Sorry, I’m just speaking colloquially. I just mean the GDP has been very high for a long time now.
My common reading is that GDP is an indicator of growth. China is currently developing, so it’s GDP is going to be higher. However, at some point they will be considered developed and there will be less reason to grow and it will be more difficult to grow. So the GDP will level off. This has been the trend in capitalist countries.
Whether or not this will apply to the Chinese economy, I don’t know. But I believe this is the framework that people are using when they make this argument.
‘Developed’ by capitalist standards. They all stopped and went backwards from about the 1970s.

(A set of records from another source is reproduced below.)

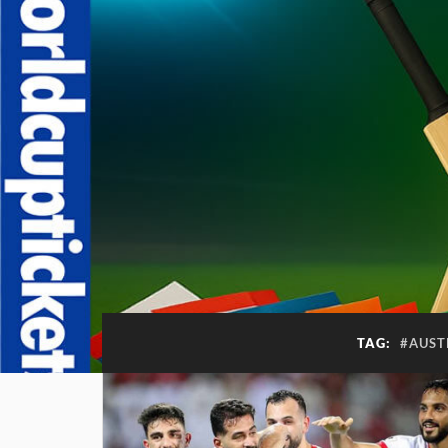
TAG:
#AUST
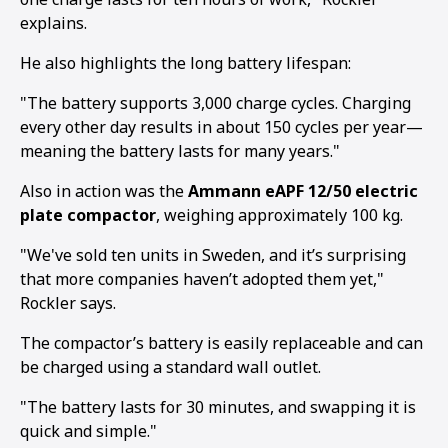
explains.
He also highlights the long battery lifespan:
"The battery supports 3,000 charge cycles. Charging
every other day results in about 150 cycles per year—
meaning the battery lasts for many years."
Also in action was the
Ammann eAPF 12/50 electric
plate compactor
, weighing approximately 100 kg.
"We've sold ten units in Sweden, and it’s surprising
that more companies haven’t adopted them yet,"
Rockler says.
The compactor’s battery is easily replaceable and can
be charged using a standard wall outlet.
"The battery lasts for 30 minutes, and swapping it is
quick and simple."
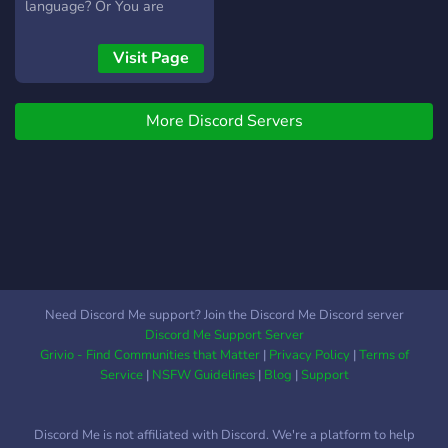
you can apply to be on our
language? Or You are
team and help users. Many
interested in learning a
different resources for
language and want to start
Visit Page
different languages to
learning one? Then this is
boost your proficiency. We
the perfect Server for you!
host different classes for
More Discord Servers
each language, free of
charge. We have music
rooms, and fun channels to
show off your interests
with other users. Thank you
for your time, hope you
enjoy your stay
https://discord.gg/az3efZz
Need Discord Me support? Join the Discord Me Discord server
Discord Me Support Server
Grivio - Find Communities that Matter
|
Privacy Policy
|
Terms of
Service
|
NSFW Guidelines
|
Blog
|
Support
Discord Me is not affiliated with Discord. We're a platform to help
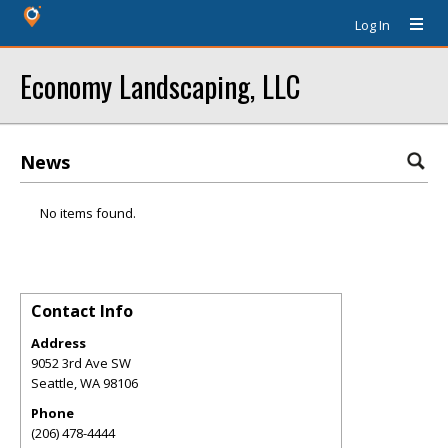
Log In
Economy Landscaping, LLC
News
No items found.
Contact Info
Address
9052 3rd Ave SW
Seattle
,
WA
98106
Phone
(206) 478-4444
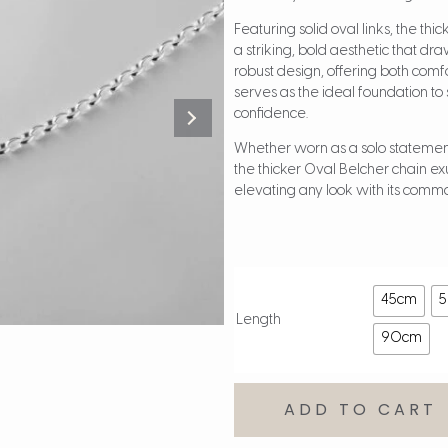
Featuring solid oval links, the th
a striking, bold aesthetic that d
robust design, offering both comfo
serves as the ideal foundation t
confidence.
Whether worn as a solo statement 
the thicker Oval Belcher chain exu
elevating any look with its com
45cm
Length
90cm
ADD TO CART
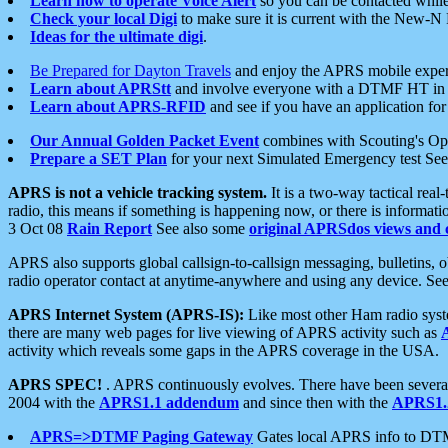
Learn how to operate Voice Alert
so you can be contacted whil
Check your local Digi
to make sure it is current with the New-N
Ideas for the ultimate digi
.
Be Prepared for Dayton Travels
and enjoy the APRS mobile expe
Learn about APRStt
and involve everyone with a DTMF HT in 
Learn about APRS-RFID
and see if you have an application for 
Our Annual Golden Packet Event
combines with Scouting's Ope
Prepare a SET Plan
for your next Simulated Emergency test Se
APRS is not a vehicle tracking system.
It is a two-way tactical rea
radio, this means if something is happening now, or there is informat
3 Oct 08
Rain Report
See also some
original APRSdos views and 
APRS also supports global callsign-to-callsign messaging, bulletins,
radio operator contact at anytime-anywhere and using any device. Se
APRS Internet System (APRS-IS):
Like most other Ham radio syste
there are many web pages for live viewing of APRS activity such as
activity which reveals some gaps in the APRS coverage in the USA.
APRS SPEC!
. APRS continuously evolves. There have been several 
2004 with the
APRS1.1 addendum
and since then with the
APRS1.2
APRS=>DTMF Paging Gateway
Gates local APRS info to DT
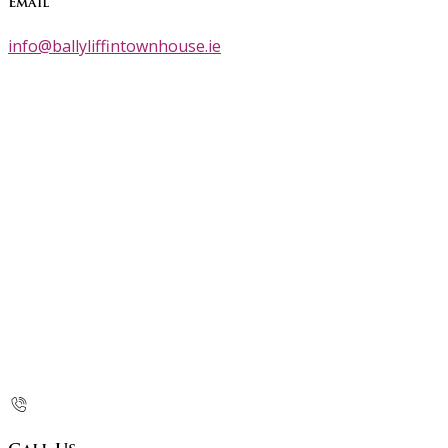
Email
info@ballyliffintownhouse.ie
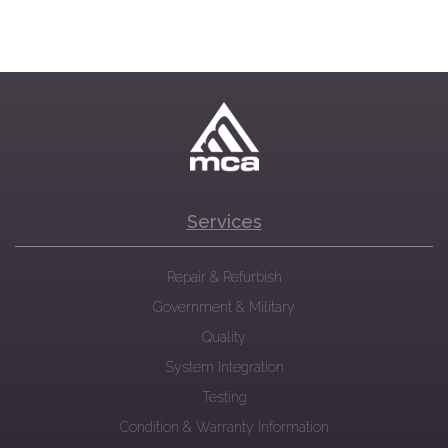
Services
Repair & Refurbish
Government & Military
Quality
System Integration
Testing
Condition & Warranty Information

Since then, they started measuring growth by counting nothing as something or counting some things twice. Not to mention that capitalism is crisis.
Liberal/welfare democracies didn’t stop growing because there was no room to grow. They stopped growing because the workers stopped organising and demanding infrastructure and housing, etc. They could’ve kept on growing by developing rural areas, hospitals, schools, public transport, etc. Instead, they decided to tarmac over everything and let all the bridges fall into the water.
Communists will blow right past those concepts of development and growth. Already, China is living in a different century. We’re going to need a concept of ‘post-development’ to make sense of what comes next (where we will likely see development without the capitalist notion of infinite growth).